Of course, every child is different and every birthmother is different. I don’t expect to find a situation that is exactly the same as Rosemarie’s. I only mean that we may need to walk away from a situation that is too different from Rosemarie’s, for her sake or the sake of our second child. It won’t be easy. Now that we are in it, I want so much to bring our baby home, but as a mother, it is my job to make the hard decisions. And if saying yes sets up Rosemarie or Baby #2 for grief, then yes can’t be the right answer.
Running the Risk
Every state has different adoption laws. In Nevada, for example, once a person signs a consent for the adoption, she cannot revoke that consent. In California, however, a biological mother has 30 days until her consent becomes irrevocable. Some states fall in the middle. In New York, a birthmother can revoke her consent within 45 days but the process of regaining custody is complicated and requires a “best interests” hearing if the adoptive parents choose to contest.

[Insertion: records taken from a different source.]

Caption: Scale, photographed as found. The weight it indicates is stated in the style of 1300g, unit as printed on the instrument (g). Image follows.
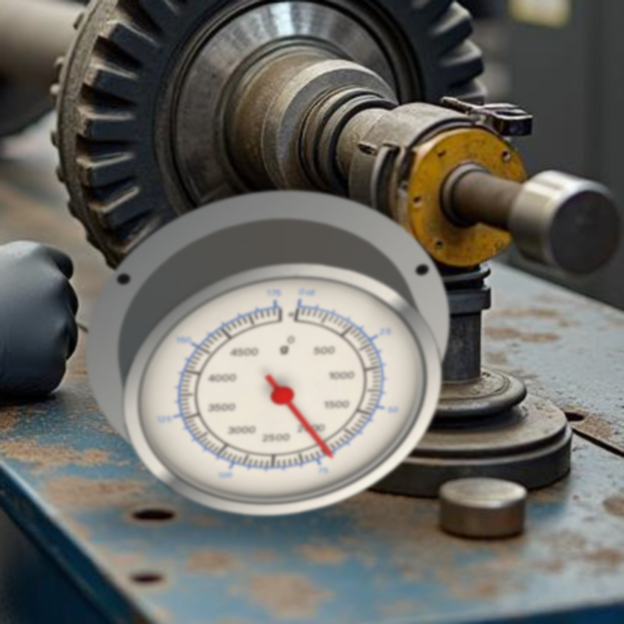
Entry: 2000g
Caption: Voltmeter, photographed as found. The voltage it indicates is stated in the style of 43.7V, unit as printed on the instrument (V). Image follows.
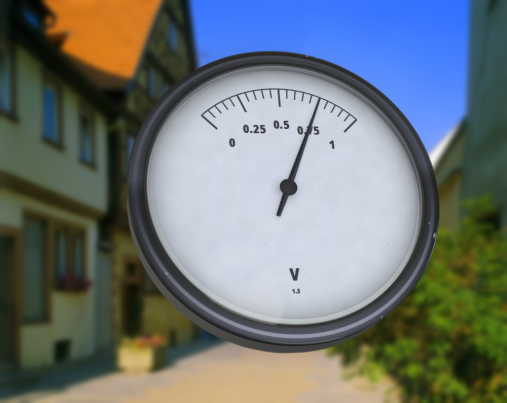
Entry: 0.75V
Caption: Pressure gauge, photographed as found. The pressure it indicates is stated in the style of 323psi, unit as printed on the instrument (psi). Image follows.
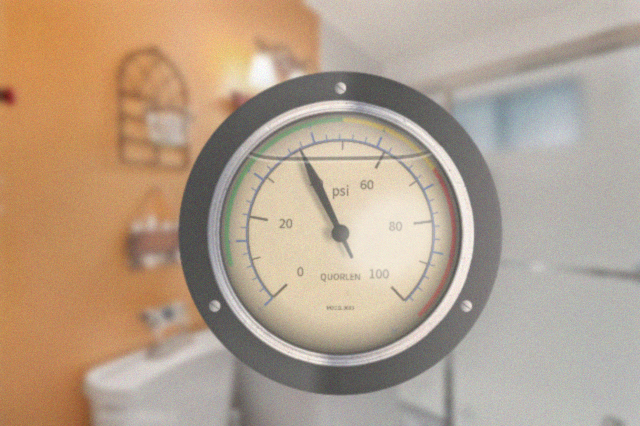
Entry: 40psi
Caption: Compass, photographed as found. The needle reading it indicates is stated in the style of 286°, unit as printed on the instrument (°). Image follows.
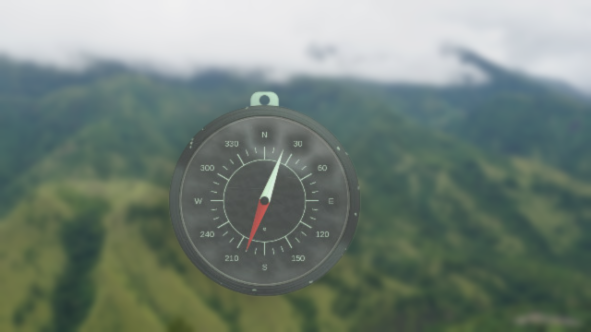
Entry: 200°
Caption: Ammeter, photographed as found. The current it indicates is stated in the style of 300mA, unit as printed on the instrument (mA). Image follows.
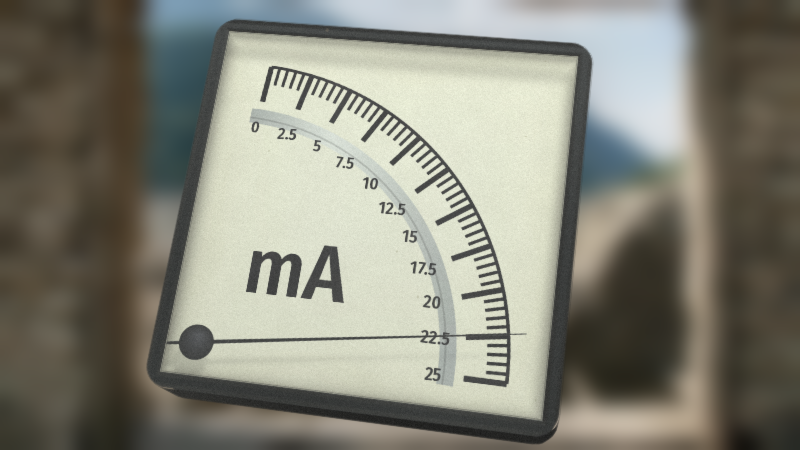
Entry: 22.5mA
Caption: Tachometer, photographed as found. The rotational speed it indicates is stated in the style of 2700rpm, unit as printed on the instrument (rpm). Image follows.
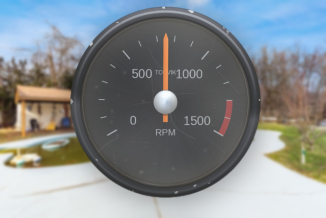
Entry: 750rpm
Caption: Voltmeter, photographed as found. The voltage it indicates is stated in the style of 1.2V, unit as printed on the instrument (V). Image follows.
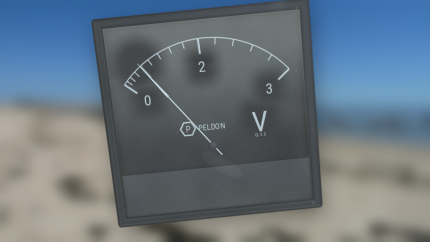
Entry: 1V
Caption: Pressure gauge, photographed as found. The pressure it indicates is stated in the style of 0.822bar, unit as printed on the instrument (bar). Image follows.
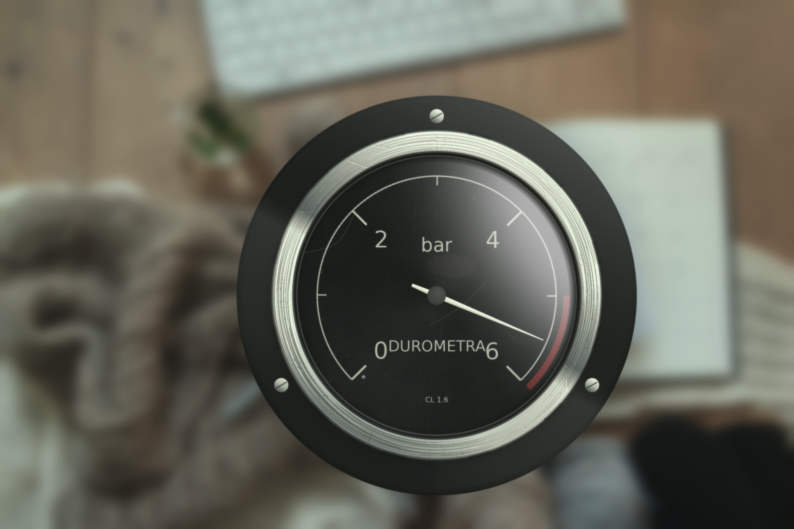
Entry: 5.5bar
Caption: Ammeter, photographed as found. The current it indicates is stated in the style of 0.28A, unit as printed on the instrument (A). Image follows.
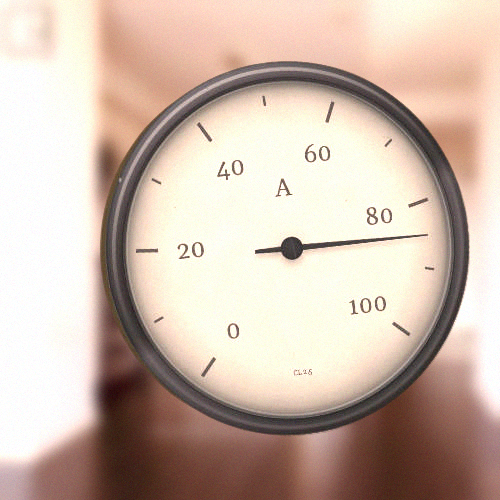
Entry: 85A
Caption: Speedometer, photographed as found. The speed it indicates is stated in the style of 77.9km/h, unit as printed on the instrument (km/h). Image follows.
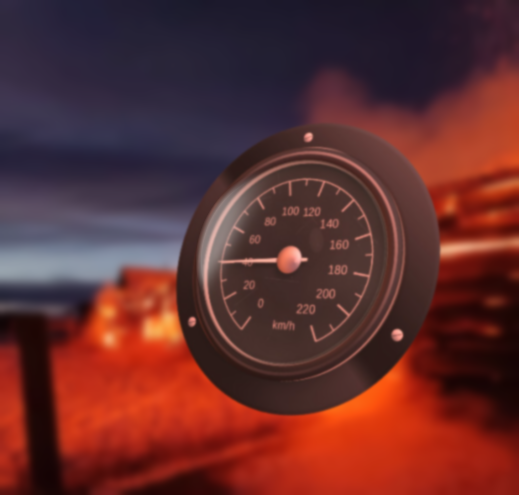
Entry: 40km/h
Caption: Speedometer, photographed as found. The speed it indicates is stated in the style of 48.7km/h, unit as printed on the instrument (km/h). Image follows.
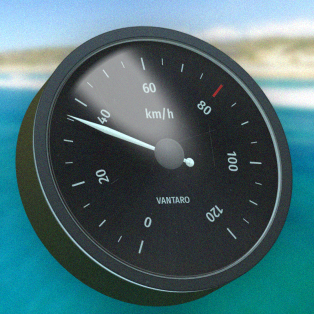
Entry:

Before, I may have willingly adopted a baby from California or a state with similar laws. I would have taken that baby home and cared for him, feeling love for him grow in my heart even while fear grew there as well. I would have prayed that he would be mine but accepted the risk that he may not be. Now, we’re not sure we will accept such a situation because, now, Rosemarie will be here too. Rosemarie will be meeting that baby, calling him her brother, kissing his cheek good night. We don’t plan to allow Rosie to fall in love with a baby and then have to say goodbye. At only three, she cannot possibly understand and while she would of course overcome the loss, we really don’t want to expose her to it anyway.
Where does this all leave us? Well, the downside is that the more you aren’t open to in adoption, the longer it may take to adopt. We aren’t shutting the door on any of these. We have discussed each of them and we are going to take each situation individually. When we do receive a phone call from a birthmother, we will not walk away prematurely. Instead, we will look into the details and make sure it will work for our family.
It often feels strange to make such decisions. If we were having a biological child after all, there wouldn’t be many choices we could make. Alas, this isn’t my favorite part of the adoption process but it is part of it nonetheless. So, as Rosemarie’s mother and Baby #2’s mother, I will make every decision as best as I can for their sake.